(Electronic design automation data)
+++
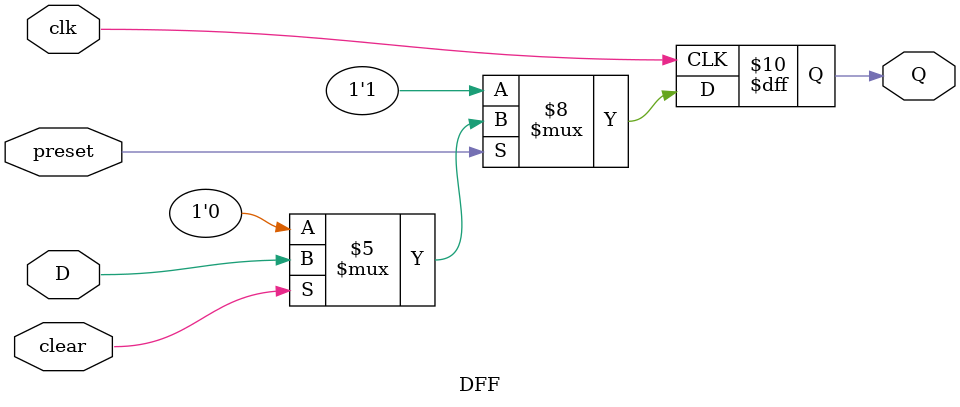
<source format=v>
module DFF (output reg Q, input D, clk, preset, clear); 
always @ (posedge clk) 
if (preset  == 0) Q <= 1'b1; 
else if (clear == 0) Q <= 1'b0; 
else Q <= D; 
endmodule
</source>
+++
→ **DIRECTIONS FOR THIS TASK**:
Find all the lines with "clear" in the data and copy them.

→ **RESULT OF THIS EXERCISE**:
module DFF (output reg Q, input D, clk, preset, clear); 
else if (clear == 0) Q <= 1'b0; 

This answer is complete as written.